Question

In a shooting competition, all the shooters should hit the letter space in which letter 'A' is written as shown on the target board below. What is the probability that the shooter will hit that space?

• A. \(\frac{1}{16}\)
• B. \(\frac{1}{12}\)
• C. \(\frac{1}{8}\)
• D. \(\frac{1}{4}\)
• E. \(\frac{3}{4}\)

Answer 1

The Correct Option is A

To determine the probability of hitting the space where the letter 'A' is on the target board, we need to consider the areas involved. 

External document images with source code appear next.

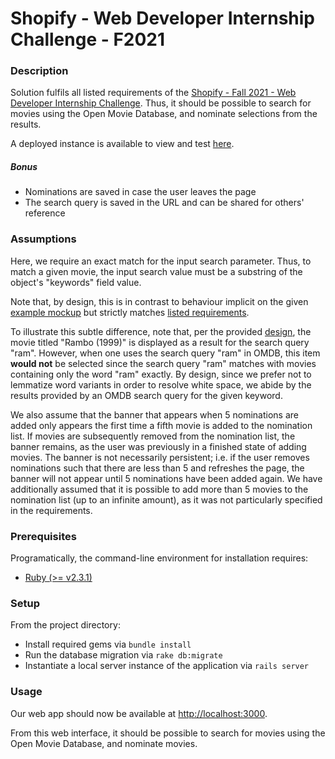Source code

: # Shopify - Web Developer Internship Challenge - F2021

### Description

Solution fulfils all listed requirements of the [Shopify - Fall 2021 - Web Developer Internship Challenge](https://docs.google.com/document/d/1SdR9rQpocsH5rPTOcxr9noqHRld5NJlylKO9Hf94U8U/edit#). Thus, it should be possible to search for movies using the Open Movie Database, and nominate selections from the results.

A deployed instance is available to view and test [here](https://evening-scrubland-58968.herokuapp.com/).

##### Bonus

  * Nominations are saved in case the user leaves the page
  * The search query is saved in the URL and can be shared for others' reference

### Assumptions

Here, we require an exact match for the input search parameter. Thus, to match a given movie, the input search value must be a substring of the object's "keywords" field value. 

Note that, by design, this is in contrast to behaviour implicit on the given [example mockup](https://docs.google.com/document/d/1SdR9rQpocsH5rPTOcxr9noqHRld5NJlylKO9Hf94U8U/edit#heading=h.c7xqfkhsqnd4) but strictly matches [listed requirements](https://docs.google.com/document/d/1SdR9rQpocsH5rPTOcxr9noqHRld5NJlylKO9Hf94U8U/edit#). 

To illustrate this subtle difference, note that, per the provided [design](https://docs.google.com/document/d/1SdR9rQpocsH5rPTOcxr9noqHRld5NJlylKO9Hf94U8U/edit#heading=h.c7xqfkhsqnd4), the movie titled "Rambo (1999)" is displayed as a result for the search query "ram". However, when one uses the search query "ram" in OMDB, this item **would not** be selected since the search query "ram" matches with movies containing only the word "ram" exactly. By design, since we prefer not to lemmatize word variants in order to resolve white space, we abide by the results provided by an OMDB search query for the given keyword.

We also assume that the banner that appears when 5 nominations are added only appears the first time a fifth movie is added to the nomination list. If movies are subsequently removed from the nomination list, the banner remains, as the user was previously in a finished state of adding movies. The banner is not necessarily persistent; i.e. if the user removes nominations such that there are less than 5 and refreshes the page, the banner will not appear until 5 nominations have been added again. We have additionally assumed that it is possible to add more than 5 movies to the nomination list (up to an infinite amount), as it was not particularly specified in the requirements.

### Prerequisites

Programatically, the command-line environment for installation requires:

  * [Ruby (>= v2.3.1)](https://www.ruby-lang.org/en/documentation/installation/)

### Setup

From the project directory:

* Install required gems via `bundle install`
* Run the database migration via `rake db:migrate`
* Instantiate a local server instance of the application via `rails server`

### Usage

Our web app should now be available at [http://localhost:3000](http://localhost:3000).

From this web interface, it should be possible to search for movies using the Open Movie Database, and nominate movies.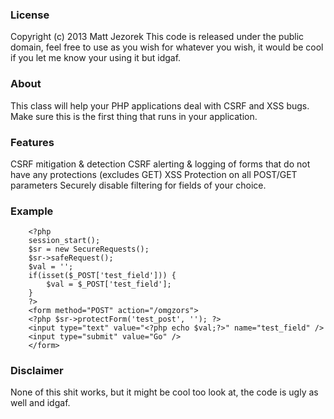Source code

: ### License
 Copyright (c) 2013 Matt Jezorek 
 This code is released under the public domain, feel free to use as you wish
 for whatever you wish, it would be cool if you let me know your using it but idgaf.

### About
 This class will help your PHP applications deal with CSRF and XSS bugs. 
 Make sure this is the first thing that runs in your application. 

### Features
 CSRF mitigation & detection
 CSRF alerting & logging of forms that do not have any protections (excludes GET)
 XSS Protection on all POST/GET parameters
 Securely disable filtering for fields of your choice. 

### Example

		<?php
		session_start();
		$sr = new SecureRequests();
		$sr->safeRequest();
		$val = '';
		if(isset($_POST['test_field'])) {
			$val = $_POST['test_field'];
		}
		?>
		<form method="POST" action="/omgzors">
		<?php $sr->protectForm('test_post', ''); ?>
		<input type="text" value="<?php echo $val;?>" name="test_field" />
		<input type="submit" value="Go" />
		</form>


### Disclaimer
None of this shit works, but it might be cool too look at, the code is ugly as well and idgaf.
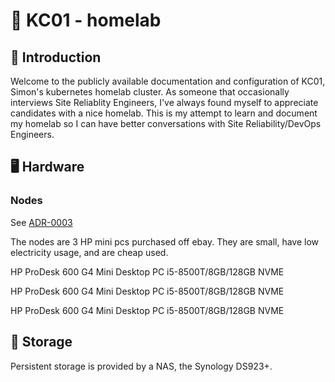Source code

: # 🏡 KC01 - homelab

## 👋 Introduction
Welcome to the publicly available documentation and configuration of KC01, Simon's kubernetes homelab cluster.
As someone that occasionally interviews Site Reliablity Engineers, I've always found myself to appreciate candidates with a nice homelab.
This is my attempt to learn and document my homelab so I can have better conversations with Site Reliability/DevOps Engineers. 

## 🖥️ Hardware

### Nodes

See [ADR-0003](/adr/0003-node-hardware-os.md)

The nodes are 3 HP mini pcs purchased off ebay. They are small, have low electricity usage, and are cheap used.

HP ProDesk 600 G4 Mini Desktop PC i5-8500T/8GB/128GB NVME

HP ProDesk 600 G4 Mini Desktop PC i5-8500T/8GB/128GB NVME

HP ProDesk 600 G4 Mini Desktop PC i5-8500T/8GB/128GB NVME

## 💽 Storage

Persistent storage is provided by a NAS, the Synology DS923+.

From the given image, we can see a large equilateral triangle with a smaller equilateral triangle inside it. We need to find the probability of hitting the smaller triangle containing 'A'.

1. The side of the larger equilateral triangle is \(12 \, \text{cm}\), and the side of the smaller triangle is \(3 \, \text{cm}\).
2. The area of an equilateral triangle with side \(s\) is given by the formula: \(Area = \frac{\sqrt{3}}{4} s^2\).
3. Calculate the area of the larger triangle:
   • \(Area_{\text{large}} = \frac{\sqrt{3}}{4} \times 12^2 = 36\sqrt{3} \, \text{cm}^2\)
4. Calculate the area of the smaller triangle:
   • \(Area_{\text{small}} = \frac{\sqrt{3}}{4} \times 3^2 = \frac{9\sqrt{3}}{4} \, \text{cm}^2\)
5. The probability of hitting the area containing 'A' is the ratio of the area of the smaller triangle to the larger triangle:
   • \(Probability = \frac{Area_{\text{small}}}{Area_{\text{large}}} = \frac{\frac{9\sqrt{3}}{4}}{36\sqrt{3}} = \frac{1}{16}\)

Hence, the correct answer is \(\frac{1}{16}\).